Don't get me started on Ruby metaprogramming.
These are just the things I could think of off the top of my head. I do not want to spend my afternoon on this. This is just my experience looking at code for over 20 years, you either believe it or you don't. There's no scientific studies to prove that 1 syntax feature is superior.
I highly doubt that everyone chose python just because Google did. Python was a giant step in syntax compared to the competition back then, and now even if there is a new language out there right now that has a better syntax, it's not going to be better by much, and it is not going to have the tooling, libraries, or the community.
Suppose you have a big piece of compute hardware (e.g. at a university) which is shared by multiple users. They all want to come in and play with these models. Each one is tens to hundreds of gigabytes. Is each user supposed to have their own copy in their home directory?
But now we encounter this broken nonsense because solved problems get unsolved by bad software.
Maybe, not sure? My point was that both the syntax and Google using it was more relevant 15 years ago than now.
(I don't have much of an opinion on the 15+ years ago thing.)
Python concrete syntax is harder to manipulate programmatically compared to Javascript concrete syntax.
For instance, to insert one statement into another, we need to traverse the lines of that syntax and add the right amount of indentation. We can't just plant the syntax into the desired spot and be done with it.
Is python syntax worse than any brand new languages like rust or go? Absolutely not. It's still better.
Did Google stop using it? I don't think so, but I also don't think people picked it just because Google did.
Python is not the cause of dependency hell. Deep dependency trees are. The only way to deal with this is to use seperate environments and to carefully specify the exact requirements.
Those who claim some language would be a magical fix clearly lack experience in multiple languages.
Repeat, ad infinitum. In the cracks you'll find people re-learning things they should've known, if only they weren't slagging off the grey beards .. or, even worse .. as grey beards not paying attention to the discoveries of youth.
>Most people don't know about it. The ones who do, are reluctant to use it.
Not so sure about this. The reluctance is emotional, its not technical. Nobody is killing POSIX under all of this - it is deployed. Therefore, learn it.
>so any thought devs may have had previously about using mmap() would have certainly triggered fears w.r.t. WIN32
Does not compute. Own up, you're an AI.
The impression about Haskell’s nicheness compared with OCaml prevails. But Haskell has a larger userbase and a larger library ecosystem than OCaml.
Btw, I wish they would take some inspiration from Haskell's syntax.
Haskell also has significant whitespace, but its defined as syntactic sugar for a more traditionally syntax with curly braces and semicolons.
Approximately no-one uses that curly-brace syntax, but it's good for two things:
- silences the naysayers
- more importantly: allows you to copy-paste code even into forms that mess up your indentation.

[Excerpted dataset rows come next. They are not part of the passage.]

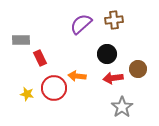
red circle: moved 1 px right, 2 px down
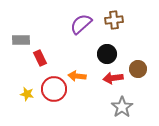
red circle: moved 1 px down
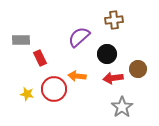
purple semicircle: moved 2 px left, 13 px down
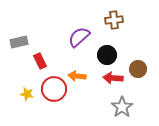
gray rectangle: moved 2 px left, 2 px down; rotated 12 degrees counterclockwise
black circle: moved 1 px down
red rectangle: moved 3 px down
red arrow: rotated 12 degrees clockwise
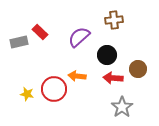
red rectangle: moved 29 px up; rotated 21 degrees counterclockwise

I've been very _careful_ too (using pyenv/virtualenvs etc) for dependency management, but with Nvidia driver dependencies and "missing 'sqlite3/bz2' issues related to the underlying interpreter (not to mention issues with different Python3.x versions) I'm lucky to be able to even run a 'hello world' ML sample after an afternoon of fighting with it.
My Ubuntu install w/ Nvidia card only seems to recognize the GPU in some circumstances even when using the same `conda` env. Often this is remedied by rebooting the machine(?).
No idea how companies manage this stuff in production. Absolute minefield that seems to catastrophically break if you sneeze at it.
I'll admit I am not an expert in managing ML envs, but I've dealt with a lot of python environments for typical CRUD stuff, and while rough at times, it was never this bad.
At the time I evaluated other languages to learn, narrowed it down to Ruby and Python, and picked Python as I felt it had a nicer syntax than Ruby. And the "one way to do things" philosophy. This was back in 2005 or so.
What other languages of that period would you say had a nicer syntax than Python?
It's like Python 2 vs Python 3 except even worse.